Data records
+-------+
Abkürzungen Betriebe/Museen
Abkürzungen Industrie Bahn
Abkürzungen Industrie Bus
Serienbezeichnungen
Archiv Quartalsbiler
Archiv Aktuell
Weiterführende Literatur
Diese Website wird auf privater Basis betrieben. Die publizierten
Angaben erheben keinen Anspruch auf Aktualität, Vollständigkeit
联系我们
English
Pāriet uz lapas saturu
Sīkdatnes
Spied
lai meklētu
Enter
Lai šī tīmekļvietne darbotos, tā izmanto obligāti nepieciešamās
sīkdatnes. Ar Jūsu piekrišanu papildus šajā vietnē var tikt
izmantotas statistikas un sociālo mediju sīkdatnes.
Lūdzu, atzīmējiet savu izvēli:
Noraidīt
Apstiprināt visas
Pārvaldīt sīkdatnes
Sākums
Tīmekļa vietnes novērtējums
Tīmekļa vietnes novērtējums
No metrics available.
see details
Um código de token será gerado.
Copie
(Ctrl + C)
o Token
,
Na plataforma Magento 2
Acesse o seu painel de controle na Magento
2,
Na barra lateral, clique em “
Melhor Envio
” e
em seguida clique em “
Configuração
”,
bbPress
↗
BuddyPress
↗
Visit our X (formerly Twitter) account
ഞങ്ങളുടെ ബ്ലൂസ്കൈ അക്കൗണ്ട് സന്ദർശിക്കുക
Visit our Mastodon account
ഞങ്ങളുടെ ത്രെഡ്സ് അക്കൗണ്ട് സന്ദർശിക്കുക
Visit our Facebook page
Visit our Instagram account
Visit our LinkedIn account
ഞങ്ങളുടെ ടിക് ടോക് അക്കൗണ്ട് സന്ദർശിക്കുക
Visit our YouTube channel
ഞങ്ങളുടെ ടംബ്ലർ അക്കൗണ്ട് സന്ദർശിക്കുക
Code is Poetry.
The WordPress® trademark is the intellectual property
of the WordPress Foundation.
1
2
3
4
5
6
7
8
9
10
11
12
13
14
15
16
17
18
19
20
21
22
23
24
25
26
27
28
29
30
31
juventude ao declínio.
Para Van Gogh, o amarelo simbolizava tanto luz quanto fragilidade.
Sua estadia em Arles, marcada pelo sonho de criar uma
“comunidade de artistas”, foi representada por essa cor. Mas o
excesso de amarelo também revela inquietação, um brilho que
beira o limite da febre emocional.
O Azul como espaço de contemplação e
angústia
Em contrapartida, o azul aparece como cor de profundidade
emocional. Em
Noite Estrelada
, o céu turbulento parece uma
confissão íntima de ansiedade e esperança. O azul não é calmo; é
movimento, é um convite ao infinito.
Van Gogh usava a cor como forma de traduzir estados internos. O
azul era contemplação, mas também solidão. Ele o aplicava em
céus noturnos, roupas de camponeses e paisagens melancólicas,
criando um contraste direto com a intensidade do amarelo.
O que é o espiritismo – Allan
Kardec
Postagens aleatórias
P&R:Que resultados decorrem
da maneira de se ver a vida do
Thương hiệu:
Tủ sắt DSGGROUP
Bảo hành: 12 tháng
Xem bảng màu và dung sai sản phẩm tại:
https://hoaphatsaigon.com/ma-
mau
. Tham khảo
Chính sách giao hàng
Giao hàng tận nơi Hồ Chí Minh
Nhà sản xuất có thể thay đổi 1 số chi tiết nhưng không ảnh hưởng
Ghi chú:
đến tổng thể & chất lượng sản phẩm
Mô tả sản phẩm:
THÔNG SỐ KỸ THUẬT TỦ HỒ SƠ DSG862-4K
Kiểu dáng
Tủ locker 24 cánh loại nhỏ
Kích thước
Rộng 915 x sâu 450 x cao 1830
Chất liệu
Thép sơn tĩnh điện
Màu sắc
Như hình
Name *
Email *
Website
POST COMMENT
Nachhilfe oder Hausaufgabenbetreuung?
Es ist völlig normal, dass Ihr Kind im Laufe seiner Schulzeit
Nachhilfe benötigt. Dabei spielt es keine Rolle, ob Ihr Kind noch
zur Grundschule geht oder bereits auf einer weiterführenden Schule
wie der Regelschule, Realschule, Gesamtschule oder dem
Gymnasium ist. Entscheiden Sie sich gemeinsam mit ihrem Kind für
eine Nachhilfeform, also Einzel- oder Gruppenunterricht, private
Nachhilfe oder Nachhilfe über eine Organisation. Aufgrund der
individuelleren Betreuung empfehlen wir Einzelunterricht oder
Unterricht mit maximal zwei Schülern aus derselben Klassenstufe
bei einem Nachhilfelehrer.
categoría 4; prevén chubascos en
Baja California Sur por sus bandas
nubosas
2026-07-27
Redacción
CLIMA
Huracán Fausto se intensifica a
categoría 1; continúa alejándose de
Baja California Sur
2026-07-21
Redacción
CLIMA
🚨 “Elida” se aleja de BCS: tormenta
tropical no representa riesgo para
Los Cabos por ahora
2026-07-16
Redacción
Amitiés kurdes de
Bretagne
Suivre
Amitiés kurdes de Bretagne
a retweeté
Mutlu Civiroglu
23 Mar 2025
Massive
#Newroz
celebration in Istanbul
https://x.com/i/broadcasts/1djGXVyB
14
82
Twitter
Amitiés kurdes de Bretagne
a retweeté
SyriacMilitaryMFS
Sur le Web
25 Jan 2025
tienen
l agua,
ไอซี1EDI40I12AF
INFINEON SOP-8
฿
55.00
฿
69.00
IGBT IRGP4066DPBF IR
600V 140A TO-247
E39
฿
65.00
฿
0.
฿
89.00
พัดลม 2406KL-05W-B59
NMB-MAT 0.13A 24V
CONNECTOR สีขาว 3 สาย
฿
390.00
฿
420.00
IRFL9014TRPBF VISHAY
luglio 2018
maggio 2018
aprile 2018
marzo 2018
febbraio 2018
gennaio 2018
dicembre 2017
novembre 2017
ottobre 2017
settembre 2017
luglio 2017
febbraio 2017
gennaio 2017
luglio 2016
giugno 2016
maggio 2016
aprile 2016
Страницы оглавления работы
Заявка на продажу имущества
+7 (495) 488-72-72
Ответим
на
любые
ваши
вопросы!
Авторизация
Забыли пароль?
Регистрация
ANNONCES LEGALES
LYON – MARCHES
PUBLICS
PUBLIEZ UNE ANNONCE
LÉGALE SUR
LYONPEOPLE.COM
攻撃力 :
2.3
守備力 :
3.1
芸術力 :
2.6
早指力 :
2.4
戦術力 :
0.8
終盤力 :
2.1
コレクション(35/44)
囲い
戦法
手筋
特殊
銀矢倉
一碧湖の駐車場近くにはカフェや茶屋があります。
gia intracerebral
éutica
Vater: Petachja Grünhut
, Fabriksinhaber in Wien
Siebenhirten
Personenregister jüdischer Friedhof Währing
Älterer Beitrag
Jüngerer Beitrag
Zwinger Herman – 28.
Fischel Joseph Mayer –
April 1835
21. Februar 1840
+-------+
_Task prompt_: Copy out, from the records above, every line that holds the string "WordPress".

_Exercise response_:
The WordPress® trademark is the intellectual property
of the WordPress Foundation.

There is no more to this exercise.